Juvenal of Jerusalem

Saint Juvenal
Patriarch of Jerusalem
Died 458
Venerated in Eastern Orthodox Church; Roman Catholic Church
Feast July 2
Controversy Christology

Saint Juvenal (Greek: Άγιος Ιουβενάλιος) was a bishop of Jerusalem from about 422. In 451, on the see of Jerusalem being recognised as a Patriarchate by the Council of Chalcedon, he became the first Patriarch of Jerusalem, an office he occupied until his death in 458.

Background

After the Siege of Jerusalem in AD 70 the city had been left in ruins, and after Hadrian's visit to the site in 135, a new Roman city was built, called Ælia Capitolina (Ælia was Hadrian's family nomen). Ælia was a town of little importance in the empire; the governor of the province resided at Caesarea. Caesarea became the metropolitan see; the Bishop of Ælia (Jerusalem) was merely one of its suffragans.[1]

Life

Juvenal wanted to make Jerusalem into a Patriarchate, but Cyril and Pope Leo I opposed the separation of Jerusalem from Cæsarea and Antioch.[2]

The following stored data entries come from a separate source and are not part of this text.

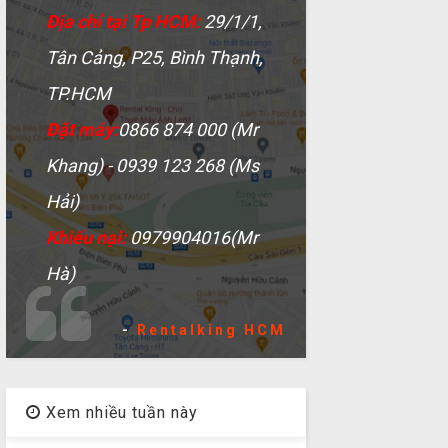
Địa chỉ tại Tp HCM:
29/1/1,
Tân Cảng, P25, Bình Thạnh,
TP.HCM
Đặt máy:
0866 874 000 (Mr
Khang) - 0939 123 268 (Ms
Hải)
Khiếu nại:
0979904016(Mr
Hà)
-
Rentalking HCM
Xem nhiều tuần này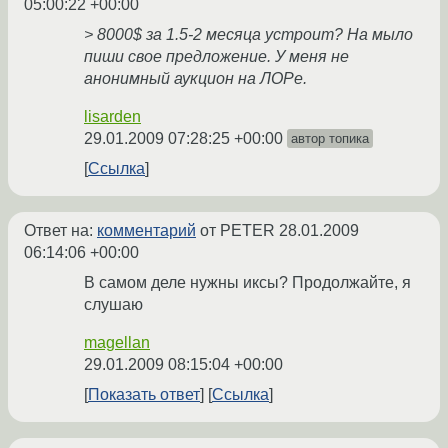
05:00:22 +00:00
> 8000$ за 1.5-2 месяца устроит? На мыло
пиши свое предложение. У меня не
анонимный аукцион на ЛОРе.
lisarden
29.01.2009 07:28:25 +00:00
автор топика
Ссылка
Ответ на:
комментарий
от PETER
28.01.2009
06:14:06 +00:00
В самом деле нужны иксы? Продолжайте, я
слушаю
magellan
29.01.2009 08:15:04 +00:00
Показать ответ
Ссылка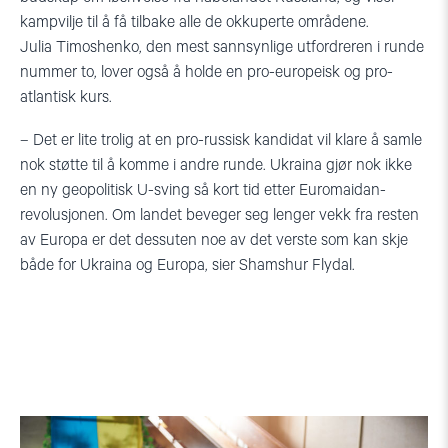
kampvilje til å få tilbake alle de okkuperte områdene.
Julia
Timoshenko
, den mest sannsynlige utfordreren i runde
nummer to, lover også å holde en pro-europeisk og pro-
atlantisk kurs.
– Det er lite trolig at en pro-russisk kandidat vil klare å samle
nok støtte til å komme i andre runde. Ukraina gjør nok ikke
en ny geopolitisk U-sving så kort tid etter
Euromaidan
-
revolusjonen. Om landet beveger seg lenger vekk fra resten
av Europa er det dessuten noe av det verste som kan skje
både for Ukraina og Europa, sier
Shamshur
Flydal.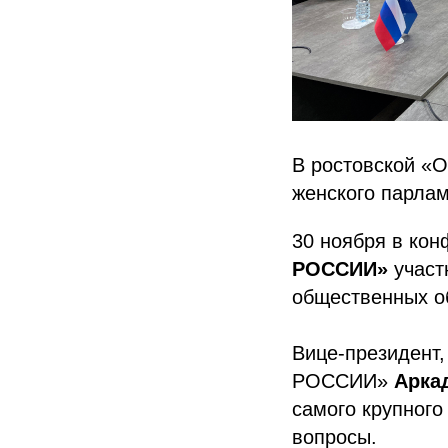
В ростовской «
женского парла
30 ноября в ко
РОССИИ»
участ
общественных о
Вице-президент
РОССИИ»
Арка
самого крупного
вопросы.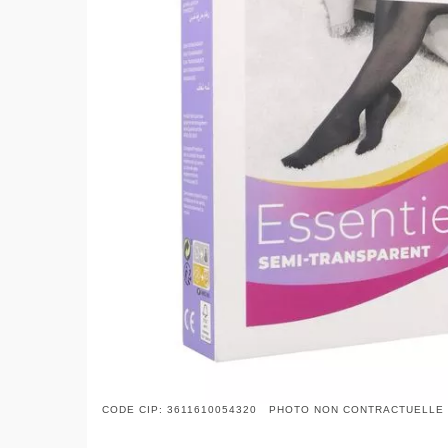
CODE CIP: 3611610054320 PHOTO NON CONTRACTUELLE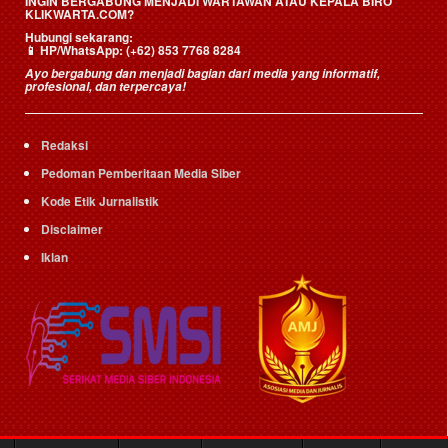
INGIN BERGABUNG MENJADI WARTAWAN ATAU KEPALA BIRO
KLIKWARTA.COM?
Hubungi sekarang:
📱
HP/WhatsApp:
(+62) 853 7768 8284
Ayo bergabung dan menjadi bagian dari media yang informatif,
profesional, dan terpercaya!
Redaksi
Pedoman Pemberitaan Media Siber
Kode Etik Jurnalistik
Disclaimer
Iklan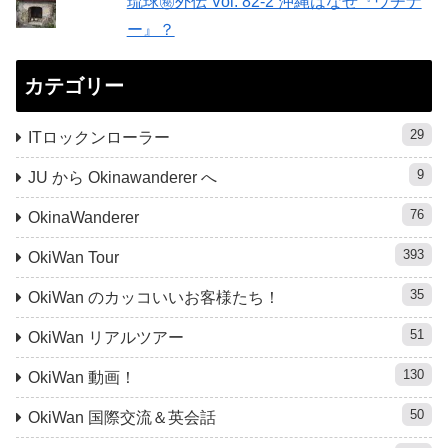
琉球㊙︎外伝 Vol. 82-2 沖縄はなぜ『ウチナ
ー』？
カテゴリー
29
ITロックンローラー
9
JU から Okinawanderer へ
76
OkinaWanderer
393
OkiWan Tour
35
OkiWan のカッコいいお客様たち！
51
OkiWan リアルツアー
130
OkiWan 動画！
50
OkiWan 国際交流＆英会話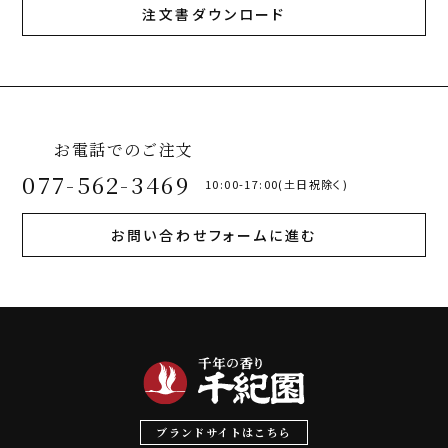
注文書ダウンロード
お電話でのご注文
077-562-3469
10:00-17:00(土日祝除く)
お問い合わせフォームに進む
ブランドサイトはこちら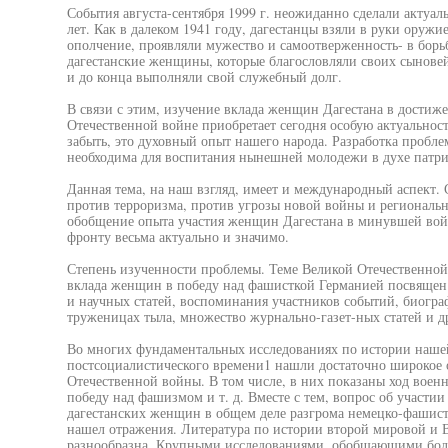
События августа-сентября 1999 г. неожиданно сделали акту
лет. Как в далеком 1941 году, дагестанцы взяли в руки оружи
ополчение, проявляли мужество и самоотверженность- в борьб
дагестанские женщины, которые благословляли своих сынове
и до конца выполняли свой служебный долг.
В связи с этим, изучение вклада женщин Дагестана в достиж
Отечественной войне приобретает сегодня особую актуальность
забыть, это духовный опыт нашего народа. Разработка пробл
необходима для воспитания нынешней молодежи в духе патри
Данная тема, на наш взгляд, имеет и международный аспект
против терроризма, против угрозы новой войны и региональ
обобщение опыта участия женщин Дагестана в минувшей вой
фронту весьма актуально и значимо.
Степень изученности проблемы. Теме Великой Отечественной
вклада женщин в победу над фашисткой Германией посвящен
и научных статей, воспоминания участников событий, биогр
труженицах тыла, множество журнально-газет-ных статей и д
Во многих фундаментальных исследованиях по истории нашей
постсоциалистического времени1 нашли достаточно широкое
Отечественной войны. В том числе, в них показаны ход военны
победу над фашизмом и т. д. Вместе с тем, вопрос об участии
дагестанских женщин в общем деле разгрома немецко-фашистс
нашел отражения. Литература по истории второй мировой и 
разнообразна. Крупными исследованиями, обобщающими бол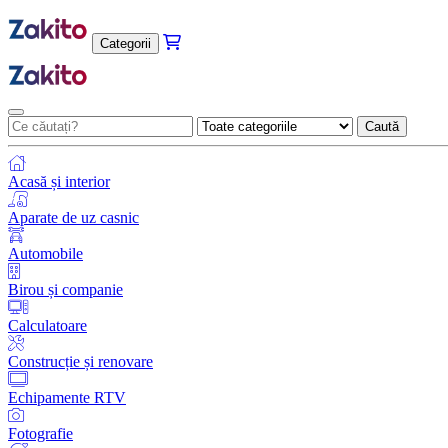
Categorii
Caută
Acasă și interior
Aparate de uz casnic
Automobile
Birou și companie
Calculatoare
Construcție și renovare
Echipamente RTV
Fotografie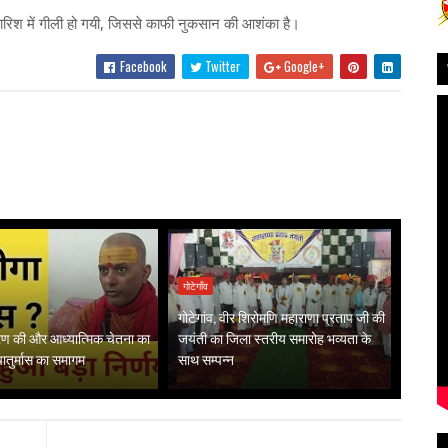
बारिश में गीली हो गयी, जिससे काफी नुकसान की आशंका है।
Facebook
Twitter
Google+
गोटेगाँव
गोटेगांव, वीर शिरोमणि महाराणा प्रताप जी की
गरण की और आध्यात्मिक चेतना का
जयंती का जिला स्तरीय समारोह भव्यता के
 चातुर्मास का समागम
साथ सम्पन्न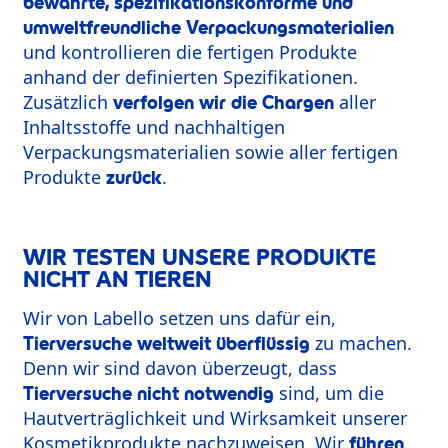
bewährte, spezifikationskonforme und
umweltfreundliche Verpackungsmaterialien
und kontrollieren die fertigen Produkte
anhand der definierten Spezifikationen.
Zusätzlich
aller
verfolgen wir die Chargen
Inhaltsstoffe und nachhaltigen
Verpackungsmaterialien sowie aller fertigen
Produkte
.
zurück
WIR TESTEN UNSERE PRODUKTE
NICHT AN TIEREN
Wir von Labello setzen uns dafür ein,
zu machen.
Tierversuche weltweit überflüssig
Denn wir sind davon überzeugt, dass
sind, um die
Tierversuche nicht notwendig
Hautverträglichkeit und Wirksamkeit unserer
Kosmetikprodukte nachzuweisen. Wir
führen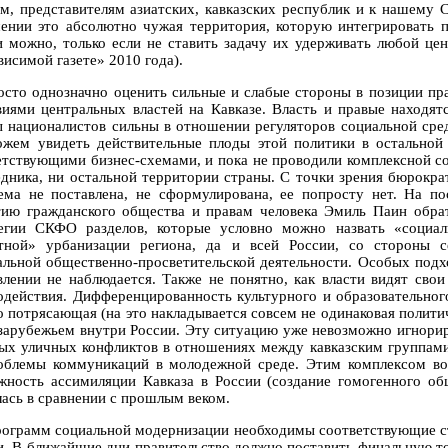
ам, представителям азиатских, кавказских республик и к нашему
ении это абсолютно чужая территория, которую интегрировать 
и можно, только если не ставить задачу их удерживать любой це
висимой газете» 2010 года).
осто однозначно оценить сильные и слабые стороны в позиции пра
виями центральных властей на Кавказе. Власть и правые находят
ы националистов сильны в отношении регуляторов социальной сред
жем увидеть действительные плоды этой политики в остальной 
етствующими бизнес-схемами, и пока не проводили комплексной с
едника, ни остальной территории страны. С точки зрения бюрократ
ема не поставлена, не сформулирована, ее попросту нет. На по
тию гражданского общества и правам человека Эмиль Паин обра
егии СКФО разделов, которые условно можно назвать «социал
тной» урбанизации региона, да и всей России, со стороны с
альной общественно-просветительской деятельности. Особых подх
влении не наблюдается. Также не понятно, как власти видят сво
одействия. Дифференцированность культурного и образовательног
о потрясающая (на это накладывается совсем не одинаковая политич
 зарубежьем внутри России. Эту ситуацию уже невозможно игнорир
ых уличных конфликтов в отношениях между кавказским группами
облемы коммуникаций в молодежной среде. Этим комплексом воп
жность ассимиляции Кавказа в России (создание гомогенного об
лась в сравнении с прошлым веком.
рограмм социальной модернизации необходимы соответствующие стат
и. В ближайшие дни правительство должно поставить финальную т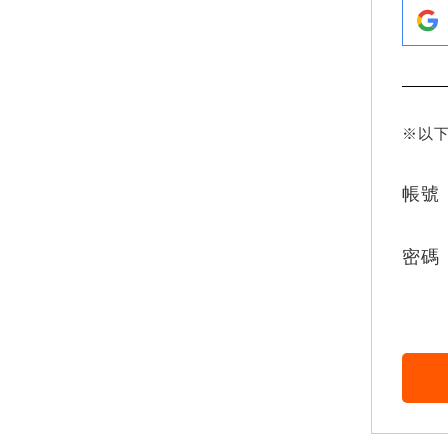
※以
帳號
密碼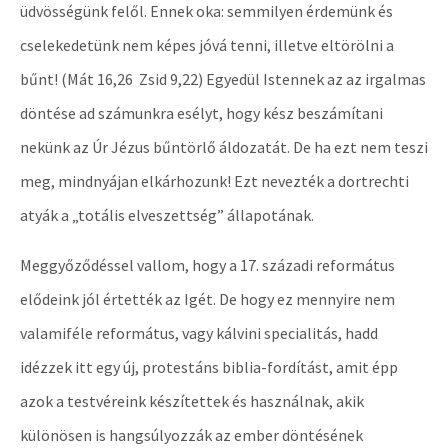
üdvösségünk felől. Ennek oka: semmilyen érdemünk és
cselekedetünk nem képes jóvá tenni, illetve eltörölni a
bűnt! (Mát 16,26 Zsid 9,22) Egyedül Istennek az az irgalmas
döntése ad számunkra esélyt, hogy kész beszámítani
nekünk az Úr Jézus bűntörlő áldozatát. De ha ezt nem teszi
meg, mindnyájan elkárhozunk! Ezt nevezték a dortrechti
atyák a „totális elveszettség” állapotának.
Meggyőződéssel vallom, hogy a 17. századi református
elődeink jól értették az Igét. De hogy ez mennyire nem
valamiféle református, vagy kálvini specialitás, hadd
idézzek itt egy új, protestáns biblia-fordítást, amit épp
azok a testvéreink készítettek és használnak, akik
különösen is hangsúlyozzák az ember döntésének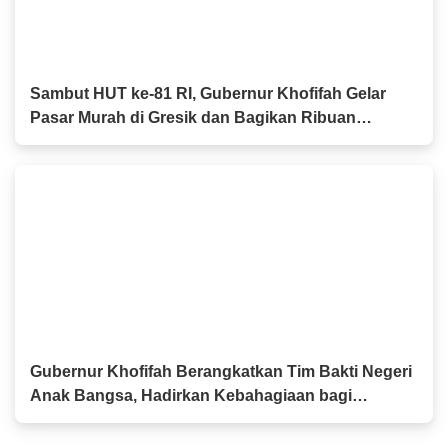
Sambut HUT ke-81 RI, Gubernur Khofifah Gelar
Pasar Murah di Gresik dan Bagikan Ribuan
Bendera Merah Putih
Gubernur Khofifah Berangkatkan Tim Bakti Negeri
Anak Bangsa, Hadirkan Kebahagiaan bagi
Keluarga Pahlawan dan Perintis Kemerdekaan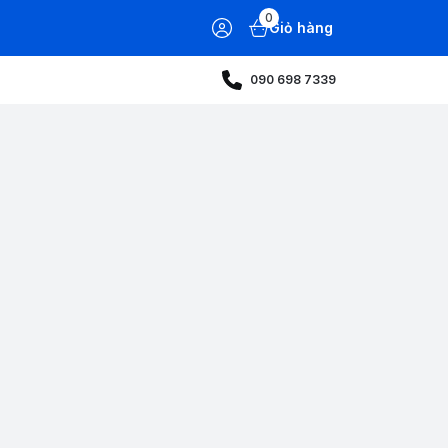
0
Giỏ hàng
090 698 7339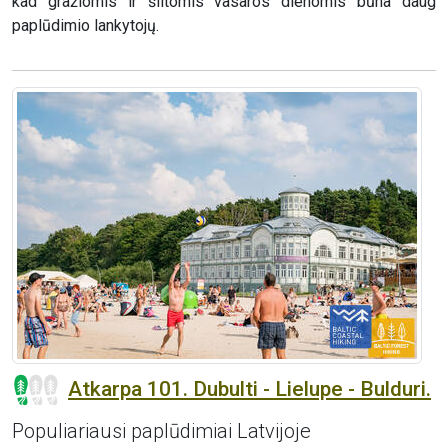
kad gražiomis ir šiltomis vasaros dienomis būna daug
paplūdimio lankytojų.
Atkarpa 101. Dubulti - Lielupe - Bulduri.
Populiariausi paplūdimiai Latvijoje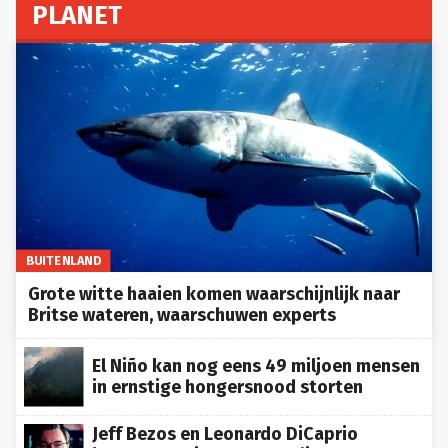
PLANET
BUITENLAND
Grote witte haaien komen waarschijnlijk naar
Britse wateren, waarschuwen experts
El Niño kan nog eens 49 miljoen mensen
in ernstige hongersnood storten
Jeff Bezos en Leonardo DiCaprio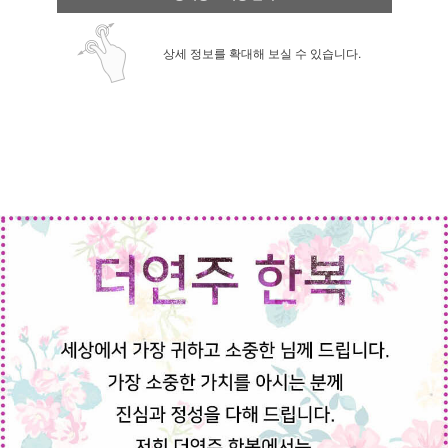
상세 정보를 확대해 보실 수 있습니다.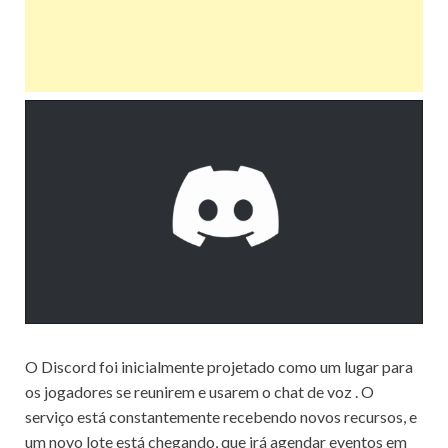
O Discord foi inicialmente projetado como um lugar para
os jogadores se reunirem e usarem
o chat de voz
.
O
serviço está constantemente recebendo novos recursos, e
um novo lote está chegando, que irá agendar eventos em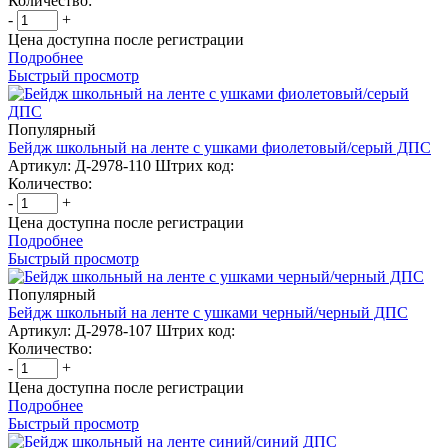
Количество:
-
+
Цена доступна после регистрации
Подробнее
Быстрый просмотр
Популярный
Бейдж школьный на ленте с ушками фиолетовый/серый ДПС
Артикул: Д-2978-110
Штрих код:
Количество:
-
+
Цена доступна после регистрации
Подробнее
Быстрый просмотр
Популярный
Бейдж школьный на ленте с ушками черный/черный ДПС
Артикул: Д-2978-107
Штрих код:
Количество:
-
+
Цена доступна после регистрации
Подробнее
Быстрый просмотр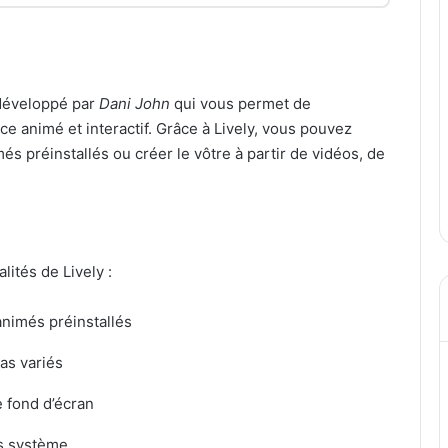
 développé par
Dani John
qui vous permet de
 animé et interactif. Grâce à Lively, vous pouvez
és préinstallés ou créer le vôtre à partir de vidéos, de
ités de Lively :
animés préinstallés
as variés
 fond d’écran
s système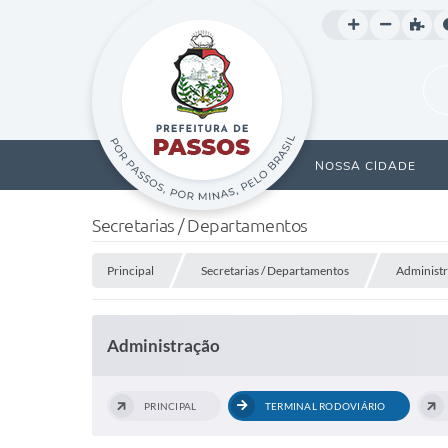
NOSSA CIDADE
Secretarias / Departamentos
Principal
Secretarias / Departamentos
Administ
Administração
PRINCIPAL
TERMINAL RODOVIÁRIO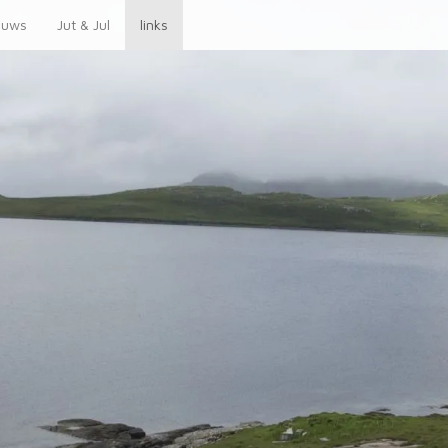
euws
Jut & Jul
links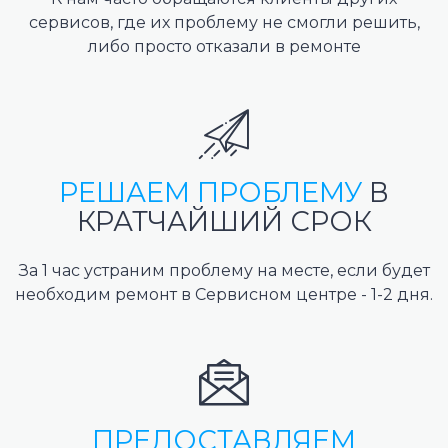
сервисов, где их проблему не смогли решить,
либо просто отказали в ремонте
РЕШАЕМ ПРОБЛЕМУ
В
КРАТЧАЙШИЙ СРОК
За 1 час устраним проблему на месте, если будет
необходим ремонт в Сервисном центре - 1-2 дня.
ПРЕДОСТАВЛЯЕМ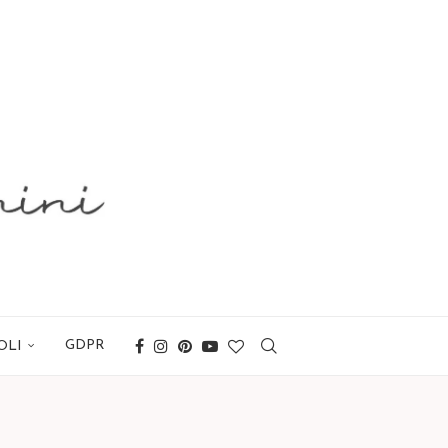
GDPR
OLI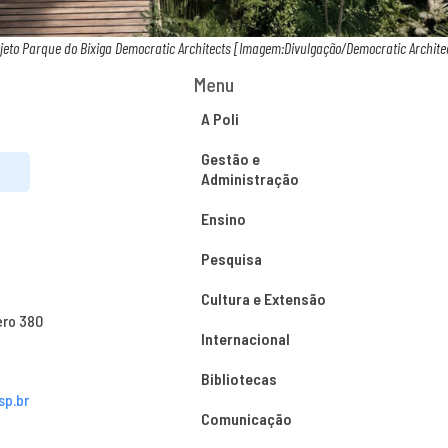
jeto Parque do Bixiga Democratic Architects [Imagem:Divulgação/Democratic Archite
Menu
A Poli
Gestão e
Administração
Ensino
Pesquisa
Cultura e Extensão
ero 380
Internacional
Bibliotecas
sp.br
Comunicação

In 431, Juvenal sided with Saint Cyril against Nestorius at the First Council of Ephesus.[3] When, later, Dioscorus was tried for violation of canonical law at the Council of Chalcedon, Juvenal voted for his condemnation. Juvenal was one of the leaders of the Second Council of Ephesus.

In 451, the Fourth Ecumenical Council met in the city of Chalcedon. It condemned the Monophysite heresy, which taught that the human nature in Christ was totally absorbed by the divine nature. Juvenal was among those who condemned the heresy and affirmed the Orthodox doctrine of the union of two natures in Jesus Christ, the divine and the human, without separation and without mixture.[3] The attenders of the fourth council consented to the establishment of the patriarchate of Jerusalem, but when Juvenal returned to his throne, Monophysites drove him from it and installed Theodosius as the patriarch. Imperial troops restored Juvenal in 452, and he served in peace until his death in 458.[2]

He is regarded as a saint in parts of the Eastern Orthodox Church with his feast day celebrated on July 2.[4]